The Fast-Food Fallacy is gerald-weinberg's name for the reasoning error that "no difference plus no difference plus no difference equals no difference." The fallacy consists in concluding that because each individual change produces no visible immediate effect, the changes are not accumulating into real effects. In secrets-of-consulting-1985, Weinberg uses this to explain why gradual cultural change is possible even when no single intervention appears to produce results.
The Fallacy
The analogy is to fast food consumption. Each individual meal seems harmless — one burger, one time, changes nothing detectable about your health. It would be fallacious to conclude from this that eating fast food every day for years has no effect. The effects are real; they are simply distributed over time in a way that makes them invisible at the per-instance level. The accumulation crosses thresholds that no single instance could cross.
Organizations make this error about change interventions. A consulting engagement introduces a new practice. After two weeks, there is no measurable change in output, culture, or behavior. The organization concludes the intervention is not working. This conclusion confuses the absence of immediate visible effect with the absence of effect. Change in complex systems typically accumulates below the threshold of observation before it becomes visible — and then it becomes visible suddenly, in ways that feel discontinuous even though the underlying accumulation was gradual.
Consulting Implications
The Fast-Food Fallacy gives Weinberg's clients a framework for understanding why patience is not passivity. It is a reframe of the slow-change problem: the question is not whether change is happening, but whether accumulation is occurring. A consultant who understands this can help clients distinguish between interventions that are genuinely not working and interventions that are working but have not yet reached the threshold of visibility.
This connects to satir-change-model, which describes the full arc of change through chaos and integration before new stability emerges. Satir's model explains the shape of change over time; the Fast-Food Fallacy explains a specific cognitive error people make about that shape. Together they suggest a discipline of tracking leading indicators of accumulation rather than waiting for lagging indicators of outcome.

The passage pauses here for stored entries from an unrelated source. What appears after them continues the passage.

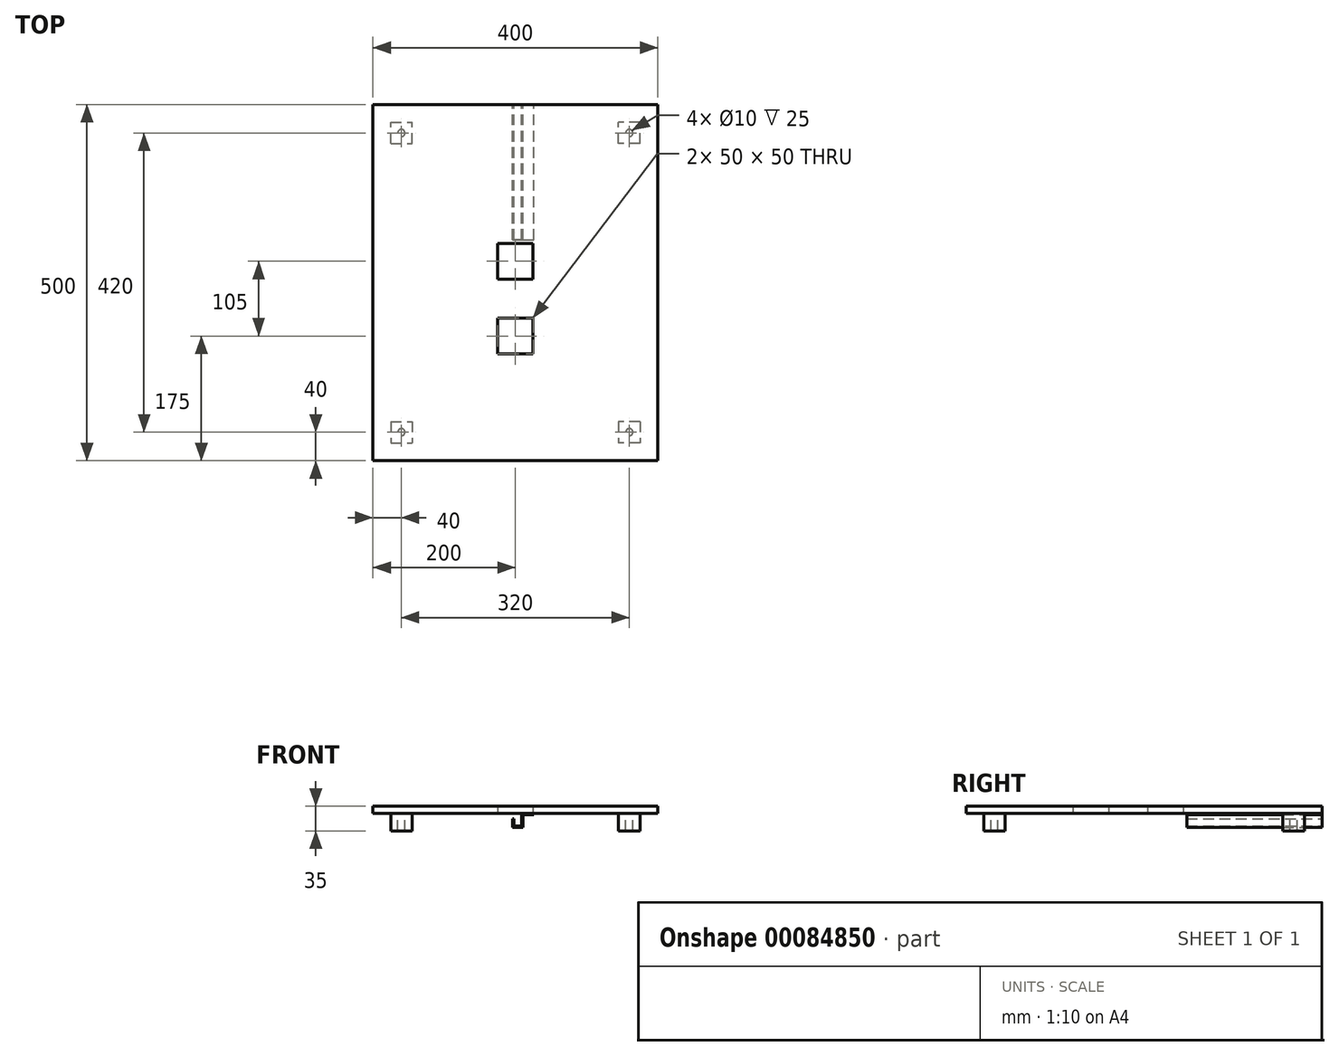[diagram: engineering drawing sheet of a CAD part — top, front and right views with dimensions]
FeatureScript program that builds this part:
annotation { "Feature Type Name" : "Feature", "Feature Type Description" : "" }
export const myFeature = defineFeature(function(context is Context, id is Id, definition is map)
    precondition{}
    {
        {
            var Q0;
            Q0=qCreatedBy(makeId("Top.planeOp"),FACE);
            var sketch = newSketch(context, id + "F0", { "sketchPlane" : qUnion([Q0])});
            skLineSegment(sketch, "E0.bottom", {"start": v(-200, 250) * mm, "end": v(200, 250) * mm});
            skLineSegment(sketch, "E0.top", {"start": v(-200, -250) * mm, "end": v(200, -250) * mm});
            skLineSegment(sketch, "E0.left", {"start": v(-200, 250) * mm, "end": v(-200, -250) * mm});
            skLineSegment(sketch, "E0.right", {"start": v(200, 250) * mm, "end": v(200, -250) * mm});
            skLineSegment(sketch, "E1", {"start": v(0, -250) * mm, "end": v(0, 0) * mm, "construction": true});
            skLineSegment(sketch, "E2", {"start": v(0, 0) * mm, "end": v(0, 0) * mm});
            skPoint(sketch, "E3.rect.middle", {"position": v(0, 0) * mm});
            skLineSegment(sketch, "E4", {"start": v(0, 0) * mm, "end": v(-200, 0) * mm, "construction": true});
            skPoint(sketch, "E5", {"position": v(0, -75) * mm});
            skLineSegment(sketch, "E6.rect.bottom", {"start": v(25, -100) * mm, "end": v(-25, -100) * mm});
            skLineSegment(sketch, "E6.rect.top", {"start": v(25, -50) * mm, "end": v(-25, -50) * mm});
            skLineSegment(sketch, "E6.rect.left", {"start": v(25, -100) * mm, "end": v(25, -50) * mm});
            skLineSegment(sketch, "E6.rect.right", {"start": v(-25, -100) * mm, "end": v(-25, -50) * mm});
            skLineSegment(sketch, "E7.rect.bottom", {"start": v(25, 5) * mm, "end": v(-25, 5) * mm});
            skLineSegment(sketch, "E7.rect.top", {"start": v(25, 55) * mm, "end": v(-25, 55) * mm});
            skLineSegment(sketch, "E7.rect.left", {"start": v(25, 5) * mm, "end": v(25, 55) * mm});
            skLineSegment(sketch, "E7.rect.right", {"start": v(-25, 5) * mm, "end": v(-25, 55) * mm});
            skPoint(sketch, "E8.rect.middle", {"position": v(0, 30) * mm});
            skSolve(sketch);
        }
        {
            var Q0;
            Q0=qSketchRegion(id+"F0",true);
            extrude(context, id + "F1", {"entities" : qUnion([Q0]), "depth" : 10 * mm});
        }
        {
            var Q0;
            Q0=makeQuery(id+"F1.opExtrude","CAP_FACE",FACE,{"disambiguationData":[OSD([sQuery(id+"F0.wireOp",EDGE,"E0.bottom"),sQuery(id+"F0.wireOp",EDGE,"E0.top"),sQuery(id+"F0.wireOp",EDGE,"E0.left"),sQuery(id+"F0.wireOp",EDGE,"E0.right"),sQuery(id+"F0.wireOp",EDGE,"6f9bbaf3-54c9-45fb-8255-ebd578459f4e"),sQuery(id+"F0.wireOp",EDGE,"572baf31-667b-4c5a-b74f-dafc37ab3cf4")])],"isStart":true});
            var sketch = newSketch(context, id + "F2", { "sketchPlane" : qUnion([Q0])});
            skLineSegment(sketch, "E9.rect.bottom", {"start": v(175, 195) * mm, "end": v(145, 195) * mm});
            skLineSegment(sketch, "E9.rect.top", {"start": v(175, 225) * mm, "end": v(145, 225) * mm});
            skLineSegment(sketch, "E9.rect.left", {"start": v(175, 195) * mm, "end": v(175, 225) * mm});
            skLineSegment(sketch, "E9.rect.right", {"start": v(145, 195) * mm, "end": v(145, 225) * mm});
            skPoint(sketch, "E9.rect.middle", {"position": v(160, 210) * mm});
            skCircle(sketch, "E10", {"center": v(160, 210) * mm, "radius": 5 * mm});
            skLineSegment(sketch, "E11", {"start": v(0, 0) * mm, "end": v(200, 0) * mm, "construction": true});
            skLineSegment(sketch, "E12", {"start": v(0, 0) * mm, "end": v(0, 250) * mm, "construction": true});
            skCircle(sketch, "E13.MirrorC", {"center": v(160, -210) * mm, "radius": 5 * mm});
            skLineSegment(sketch, "E14.MirrorCS", {"start": v(145, -195) * mm, "end": v(145, -225) * mm});
            skLineSegment(sketch, "E15.MirrorCS", {"start": v(175, -195) * mm, "end": v(145, -195) * mm});
            skLineSegment(sketch, "E16.MirrorCS", {"start": v(175, -195) * mm, "end": v(175, -225) * mm});
            skLineSegment(sketch, "E17.MirrorCS", {"start": v(175, -225) * mm, "end": v(145, -225) * mm});
            skCircle(sketch, "E18.MirrorC", {"center": v(-160, 210) * mm, "radius": 5 * mm});
            skCircle(sketch, "E19.MirrorC", {"center": v(-160, -210) * mm, "radius": 5 * mm});
            skLineSegment(sketch, "E20.MirrorCS", {"start": v(-145, -195) * mm, "end": v(-145, -225) * mm});
            skLineSegment(sketch, "E21.MirrorCS", {"start": v(-145, 195) * mm, "end": v(-145, 225) * mm});
            skLineSegment(sketch, "E22.MirrorCS", {"start": v(-175, 195) * mm, "end": v(-145, 195) * mm});
            skLineSegment(sketch, "E23.MirrorCS", {"start": v(-175, 225) * mm, "end": v(-145, 225) * mm});
            skLineSegment(sketch, "E24.MirrorCS", {"start": v(-175, 195) * mm, "end": v(-175, 225) * mm});
            skLineSegment(sketch, "E25.MirrorCS", {"start": v(-175, -195) * mm, "end": v(-145, -195) * mm});
            skLineSegment(sketch, "E26.MirrorCS", {"start": v(-175, -195) * mm, "end": v(-175, -225) * mm});
            skLineSegment(sketch, "E27.MirrorCS", {"start": v(-175, -225) * mm, "end": v(-145, -225) * mm});
            skSolve(sketch);
        }
        {
            var Q0;
            Q0=qSketchRegion(id+"F2",true);
            extrude(context, id + "F3", {"entities" : qUnion([Q0]), "operationType" : NewBodyOperationType.ADD, "depth" : 25 * mm});
        }
        {
            var Q0;
            Q0=makeQuery(id+"F1.opExtrude","SWEPT_FACE",FACE,{"disambiguationData":[OSD([sQuery(id+"F0.wireOp",EDGE,"E0.bottom")])]});
            var sketch = newSketch(context, id + "F4", { "sketchPlane" : qUnion([Q0])});
            skLineSegment(sketch, "E28", {"start": v(4, -8) * mm, "end": v(4, -20) * mm});
            skLineSegment(sketch, "E29", {"start": v(4, -20) * mm, "end": v(-11, -20) * mm});
            skLineSegment(sketch, "E30", {"start": v(2, -18) * mm, "end": v(2, -8) * mm});
            skLineSegment(sketch, "E31", {"start": v(2, -8) * mm, "end": v(4, -8) * mm});
            skLineSegment(sketch, "E32.left", {"start": v(-9, 0) * mm, "end": v(-9, -18) * mm});
            skLineSegment(sketch, "E33", {"start": v(-9, -18) * mm, "end": v(2, -18) * mm});
            skLineSegment(sketch, "E34", {"start": v(-11, -20) * mm, "end": v(-11, -2) * mm});
            skLineSegment(sketch, "E35", {"start": v(-11, -2) * mm, "end": v(-26, -2) * mm});
            skLineSegment(sketch, "E36", {"start": v(-26, -2) * mm, "end": v(-26, 0) * mm});
            skLineSegment(sketch, "E37", {"start": v(-26, 0) * mm, "end": v(-9, 0) * mm});
            skSolve(sketch);
        }
        {
            var Q0;
            Q0=qSketchRegion(id+"F4",true);
            var Q1;
            {var subQ0=sQuery(id+"F0.wireOp",EDGE,"E0.left");var subQ1=sQuery(id+"F0.wireOp",EDGE,"E6.rect.top");var subQ2=sQuery(id+"F0.wireOp",EDGE,"E0.top");var subQ3=sQuery(id+"F0.wireOp",EDGE,"E7.rect.right");var subQ4=sQuery(id+"F0.wireOp",EDGE,"E7.rect.left");var subQ5=sQuery(id+"F0.wireOp",EDGE,"E0.right");var subQ6=sQuery(id+"F0.wireOp",EDGE,"E0.bottom");var subQ7=sQuery(id+"F0.wireOp",EDGE,"E7.rect.bottom");var subQ8=sQuery(id+"F0.wireOp",EDGE,"E6.rect.bottom");var subQ9=sQuery(id+"F0.wireOp",EDGE,"E6.rect.left");var subQ10=sQuery(id+"F0.wireOp",EDGE,"E6.rect.right");var subQ11=sQuery(id+"F0.wireOp",EDGE,"E7.rect.top");Q1=makeQuery(id+"F3.boolean.opBoolean","SPLIT",FACE,{"disambiguationData":[TD([makeQuery(id+"F1.opExtrude","SWEPT_FACE",FACE,{"disambiguationData":[OSD([subQ6])]})])],"derivedFrom":makeQuery(id+"F1.opExtrude","CAP_FACE",FACE,{"disambiguationData":[OSD([subQ6,subQ2,subQ0,subQ5,subQ8,subQ1,subQ9,subQ10,subQ7,subQ11,subQ4,subQ3])],"isStart":true})});}
            extrude(context, id + "F5", {"entities" : qUnion([Q0]), "operationType" : NewBodyOperationType.ADD, "oppositeDirection" : true, "endBoundEntityFace" : qUnion([Q1]), "depth" : 190 * mm});
        }
    });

As a Systems Dynamics Observation
From general-systems-thinking, the Fast-Food Fallacy describes a common error in reading systems with significant delays between cause and effect, or systems where effects accumulate in stock variables before becoming visible in flow variables. Complex organizational systems have both: effects accumulate in culture, capability, and shared understanding long before they manifest in measurable outputs. Weinberg's heuristic is an accessible way into the systems dynamics insight that linear causal intuitions fail in systems with delay and accumulation. The fallacy is not a logical error in isolation; it is an ecological error — a mismatch between human intuition and the actual dynamics of the system being observed.